It’s hard to know if our ancestors wanted to treat their wounded or season them in the hope that a hungry bear might take them off their hands. Amongst various cultures throughout history, honey has been slathered over skin lesions and lacerationsto reduce the risk of infection and increase the rate of healing. In recent years good evidence has been put forward in the form of case studies that indicates this sweet bee vomit assists makes for a good wound dressing, helping in the healing process. Now some Dutch scientists have isolated the compound that could be primarily responsible.
Honey is nectar that bees have sucked up out of flowers as payment to do the dirty deed for them, and regurgitated out of a special stomach several times until it’s partially digested. It’s then spat into wax cells where they fan it with their wings until a large amount of the water evaporates. If they didn’t do this, they’d risk letting the yeast and other baddies grow, fermenting the honey and turning the hive into a massive rave. More or less.

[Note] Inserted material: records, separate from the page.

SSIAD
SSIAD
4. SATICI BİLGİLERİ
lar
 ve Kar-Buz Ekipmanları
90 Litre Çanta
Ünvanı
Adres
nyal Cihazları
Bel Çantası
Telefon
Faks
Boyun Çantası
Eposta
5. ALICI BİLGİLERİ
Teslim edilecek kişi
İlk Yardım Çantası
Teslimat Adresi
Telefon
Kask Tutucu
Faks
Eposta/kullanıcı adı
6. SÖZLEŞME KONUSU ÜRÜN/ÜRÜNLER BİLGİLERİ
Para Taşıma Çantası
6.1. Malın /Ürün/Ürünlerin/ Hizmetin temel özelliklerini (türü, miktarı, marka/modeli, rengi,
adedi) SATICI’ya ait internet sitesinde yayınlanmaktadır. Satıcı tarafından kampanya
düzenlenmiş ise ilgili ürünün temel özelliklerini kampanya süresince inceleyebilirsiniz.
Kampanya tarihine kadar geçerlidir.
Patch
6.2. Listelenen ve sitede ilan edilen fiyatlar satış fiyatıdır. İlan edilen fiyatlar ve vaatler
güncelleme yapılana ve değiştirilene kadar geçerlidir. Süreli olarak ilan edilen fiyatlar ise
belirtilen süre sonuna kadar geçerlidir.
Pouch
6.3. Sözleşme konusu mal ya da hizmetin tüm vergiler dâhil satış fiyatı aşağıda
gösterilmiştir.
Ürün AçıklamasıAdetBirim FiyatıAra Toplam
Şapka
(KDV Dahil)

The high sugar levels alone limit pathogen growth simply on account of sucking the water out of them and desiccating their microscopic bodies. To work out if there was something else going on, the researchers had to isolate and reduce the antibacterial properties they already knew about and test what was left. They discovered the mixture contained ‘defensin-1’; a protein that forms a key part of the bee’s immune system. The strength of this factor alone appears to account for most of the honey’s antibacterial properties.
So, let’s raise a toast of mead to the Dutch scientists who had the tenacity to dig through that bee chunder in search of evidence showing whether the Egyptians were truly onto something with their badger-bait bandages. Sweet, sweet science!